* **To-do item**
Reproduce every line of the listing below verbatim, leaving out the pictures.
::: Data records :::
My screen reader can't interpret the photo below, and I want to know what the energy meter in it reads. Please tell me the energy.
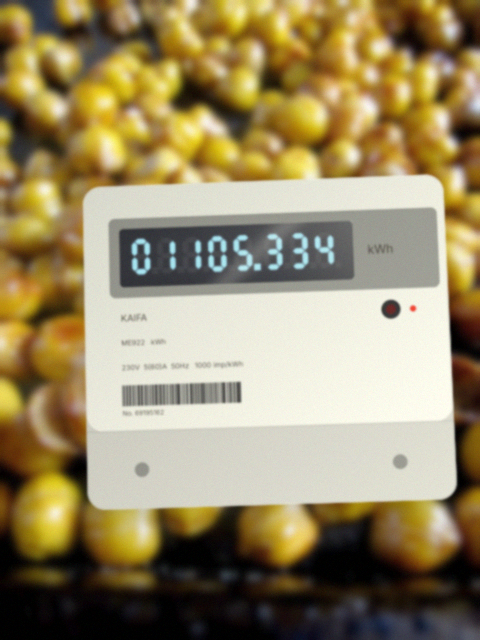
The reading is 1105.334 kWh
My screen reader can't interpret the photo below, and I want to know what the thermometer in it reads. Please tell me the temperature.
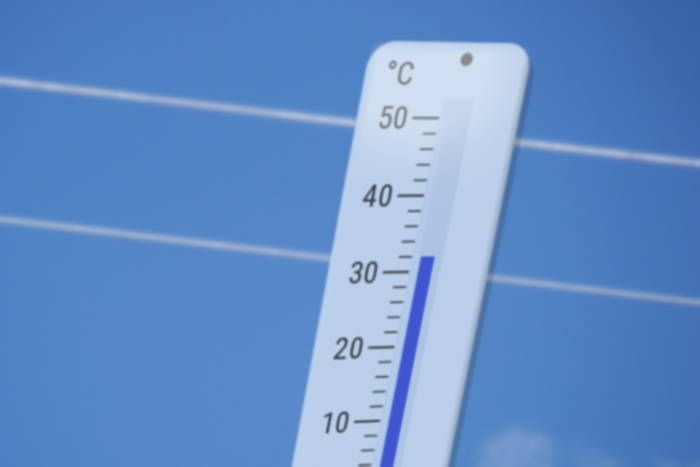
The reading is 32 °C
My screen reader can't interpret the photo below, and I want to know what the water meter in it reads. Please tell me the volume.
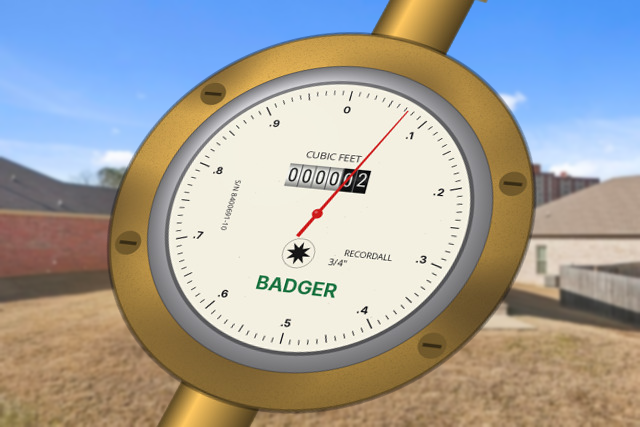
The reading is 2.07 ft³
:::
* **Task response**
My screen reader can't interpret the photo below, and I want to know what the energy meter in it reads. Please tell me the energy.
The reading is 1105.334 kWh
My screen reader can't interpret the photo below, and I want to know what the thermometer in it reads. Please tell me the temperature.
The reading is 32 °C
My screen reader can't interpret the photo below, and I want to know what the water meter in it reads. Please tell me the volume.
The reading is 2.07 ft³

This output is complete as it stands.